Allergic rhinitis and allergic asthma are common illnesses that frequently occur together (Schatz and Rosenwasser 2014). Epidemiological studies have shown that between 85 and 95% of patients with asthma have allergic rhinitis (Sibbald and Rink 1991). The presence of rhinitis is also recognized as a major risk factor for the development of asthma (Compalati et al., 2010). Allergic asthma is differentiated from non-allergic asthma by the fact that the patients are sensitized to environmental allergens (Romanet-Manent et al., 2002). Patients with allergic asthma may have intermittent or persistent asthma and may or not be subject to exacerbations which, in some poorly controlled cases, may occur frequently (Khan 2014).

Allergic rhinitis and allergic asthma are both characterized by a Th2 immune response and airway hyper-responsiveness (AHR). However, Th2 immune responses are mainly related to mild and moderate asthma, while there is considerable evidence suggesting that Th17, IL17-A and IL17-F were correlated with more severe forms of asthma (Chesne et al., 2014). Nitric oxide (NO) and Metalloproteinase 9 (MMP-9) might also play a significant role in the physiopathology of allergic asthma and allergic rhinitis, as they appear to be linked with inflammation, bronchoconstriction and airways remodelling mechanisms (Lopuhaa et al., 2003; Oshita et al., 2003; Mori et al., 2012).

The hygiene hypothesis proposes that a low exposure to viral and bacterial antigens in early life result in a lack of regulation of the immune system which predispose to type 2 immune response linked to allergic diseases. This hypothesis might explain the increase in prevalence of asthma and other allergic diseases in industrialized countries and the inverse correlation between incidence of allergic diseases and exposure to helminths (Strachan 1989; Santiago Hda and Nutman 2016). Helminths might be linked to the prevention of allergies and asthma by modulating the imbalance between the effector cells, mainly Th2 cells but also Th1/Th17 cells and regulatory T cells (Treg) populations which has been reported to be reduced in peripheral blood mononuclear cells (PBMC) of asthmatic patients (Fernandes et al., 2019).

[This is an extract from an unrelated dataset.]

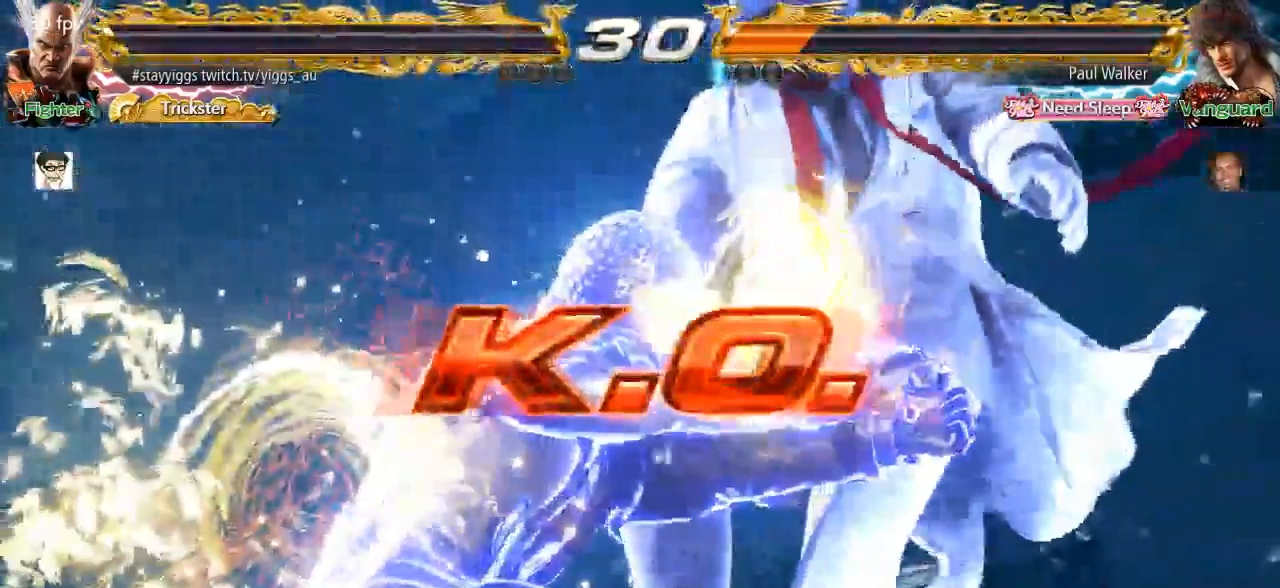
Gameplay with a controller (arcade stick); each line is a JSON object with the inputs held at the frame after it (dt_ms = milliseconds from this image to that frame). "button_events" lists button changes between this image and that frame as [ms after this image, input, new state], when the widget could be followed in between (sticks are given only as held states). Not read: L3 R3 START.
{"dt_ms": 500, "buttons": ["L1"], "left_stick": "center", "button_events": [[67, "L1", "down"]]}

During a mouse model of ovalbumin (OVA)-induced asthma, the infection of the mice with the protoscoleces of the helminth Echinoccous granulosus sensu stricto (E.g.) (Vuitton et al., 2020) remarkably reduced the severity of OVA-induced airway inflammation by reducing eosinophil infiltration and mucus production in lung tissue and ameliorating AHR. Indeed, the infection also enhanced IL-10 production and down-regulated IL-5 and IL-17A production (Wang et al., 2014). Moreover, many studies has reported the in vitro and in vivo immunomodulatorry and anti-inflammatory effects of the laminated layer (LL), the outer layer of the hydatid cyst (Steers et al., 2001; Amri and Touil-Boukoffa 2015, Soufli et al., 2015; Benazzouz et al., 2021).

In this sense, the main objectives of our study was to investigate the immune-modulatory effect of Echinoccocus granulosus laminated layer on pro-inflammatory markers in PBMC from patients with allergic rhinitis and allergic asthma. This effect was also evaluated on NO, IL-17A and IL-10 production in relation with allergic asthma severity.